The sport — along with the swimming and cycling she later picked up — also has given her the resolve to power through any obstacle. Earlier this spring, Buder fell off her bike after she was cut off by another competitor at California’s Wildflower Triathlon. She suffered a triple fracture of the ulna and another fracture of the radius, yet she was able to recover and win her age group just eight weeks later at the USA Triathlon Age Group National Championship.
“Lord, please help me,” she prayed during those painful weeks after the accident when it seemed as though her athletic life was coming to an end. A week before the national championship, she finally got back on the bike to train. “I had to deal with the powers of darkness,” Buder said. “If I hadn’t gotten back on the bike that day, I probably never would’ve again.”
Raised Roman Catholic in St. Louis, Buder became a nun at the age of 23. Although she was active and walked a lot, running didn’t become a part of her daily regimen until she was 47 years old.
A priest encouraged her and other nuns to try the sport by expounding on its many benefits. “He made running sound like the panacea for everything,” she recalled. “He talked about how running harmonizes mind, body and soul and how you get this peak experience that I thought you got only through prayer.”
So Buder started running first around the baseball field near her home, then eventually on the streets and sidewalks of north Spokane. It wasn’t easy, she recalled, but a Bloomsday poster she saw one evening gave her the motivation she needed. “I will offer it up as a living way of the cross,” she told her mother.
Five weeks after she first took up running, Buder found herself at the starting line of Bloomsday, which was 8.2 miles at the time. She walked for about five minutes for every two miles she ran. By the time she crossed the finish line, Buder was hooked. “It felt more like a resurrection than the way of the cross,” she said.
Indeed, running became a form of prayer for the sister. During long runs, she talked to God, wrote haikus about nature in her head or prayed for people by offering up her efforts on their behalf. She discovered that running not only improved her physical and emotional well-being, it also enhanced her spiritual life.
Before she embarked on her new sport, however, Buder sought permission from then Bishop Lawrence Welsh. She feared that people wouldn’t approve of nuns running in races and she didn’t want to be source of scandal. Welsh, however, had no objections. “Sister, I wish some of my priests would do what you’re doing,” Buder recalled Welsh telling her after she mentioned her plans to raise money for Multiple Sclerosis and run the Boston Marathon.
In those early years of her running career, Buder would often log in as many as 70 miles a week, as well as participate in about 20 races a season. She qualified for the Boston Marathon in her early 50s by running a marathon in less than 31/2 hours. She also set age-group records at numerous races, including the Canadian Ironman, which she completed in her early 60s at an impressive time of 13 hours and 16 minutes and in the 70-plus division by completing the race in 15 hours and 35 minutes.

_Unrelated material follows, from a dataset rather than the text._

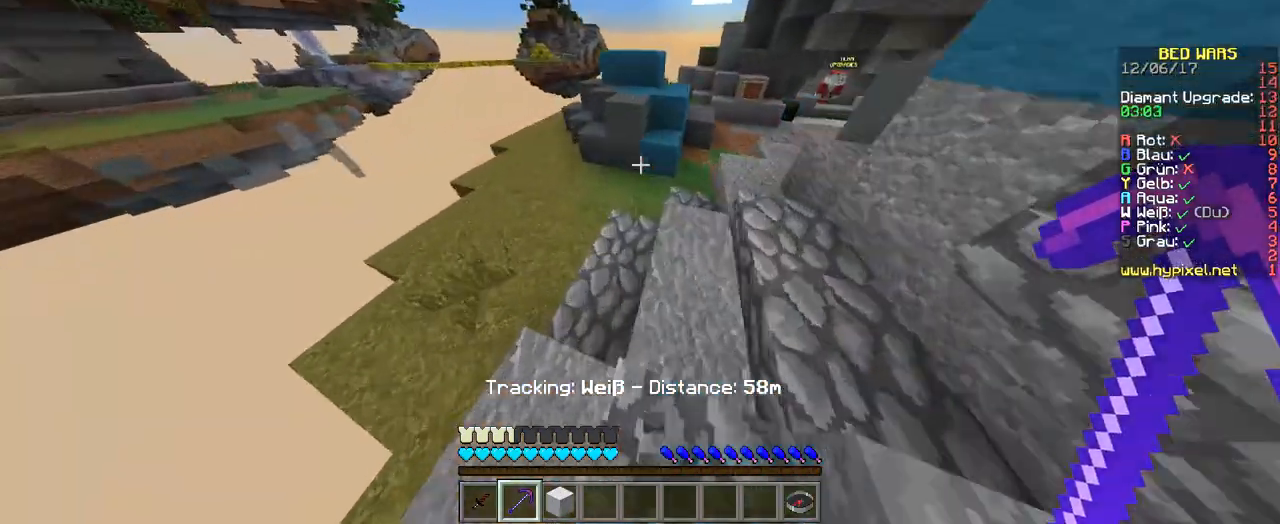
{"keys": ["a"], "events": [[504, "w", "up"]]}
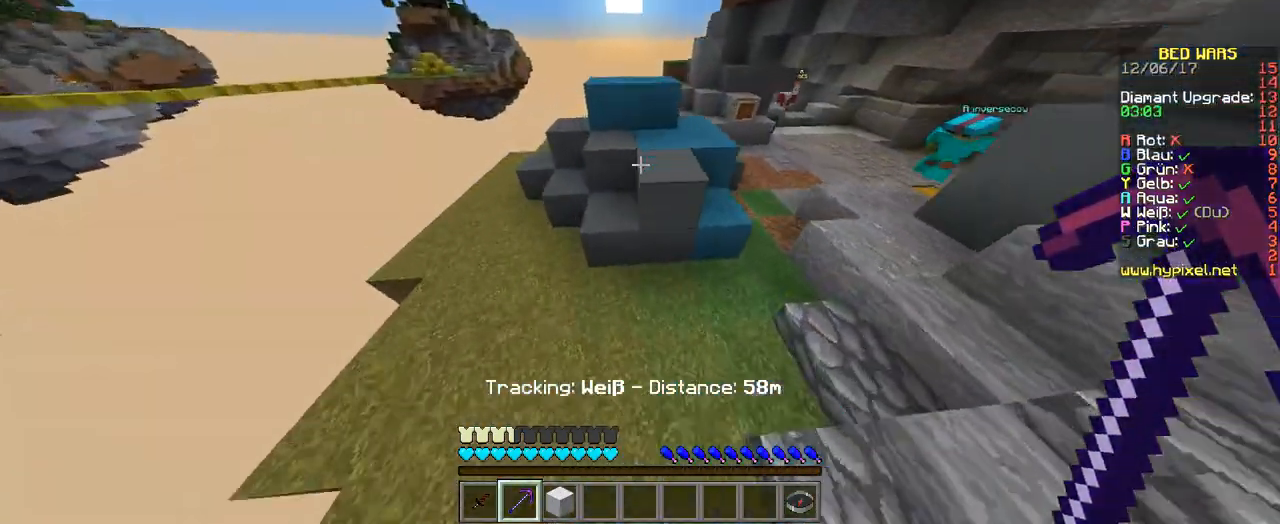
{"keys": ["a"], "events": [[235, "w", "down"], [370, "w", "up"]]}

Because of her success at races, Buder has caught the attention of sporting goods companies that want her to wear their shoes and clothing during races, as well as HBO Sports, which is currently on a documentary about the sister. She also serves as a role model and motivational speaker to many groups in the area and throughout the country.
Her busy schedule, as well as the injuries she suffered this year, has limited the amount of time she can devote to training. But whenever she has a spare moment, she laces her shoes and hits the road.
“When you’re running alone for so many hours, it becomes just you and God,” she said. “When I’m training on my own, nature becomes my cathedral.”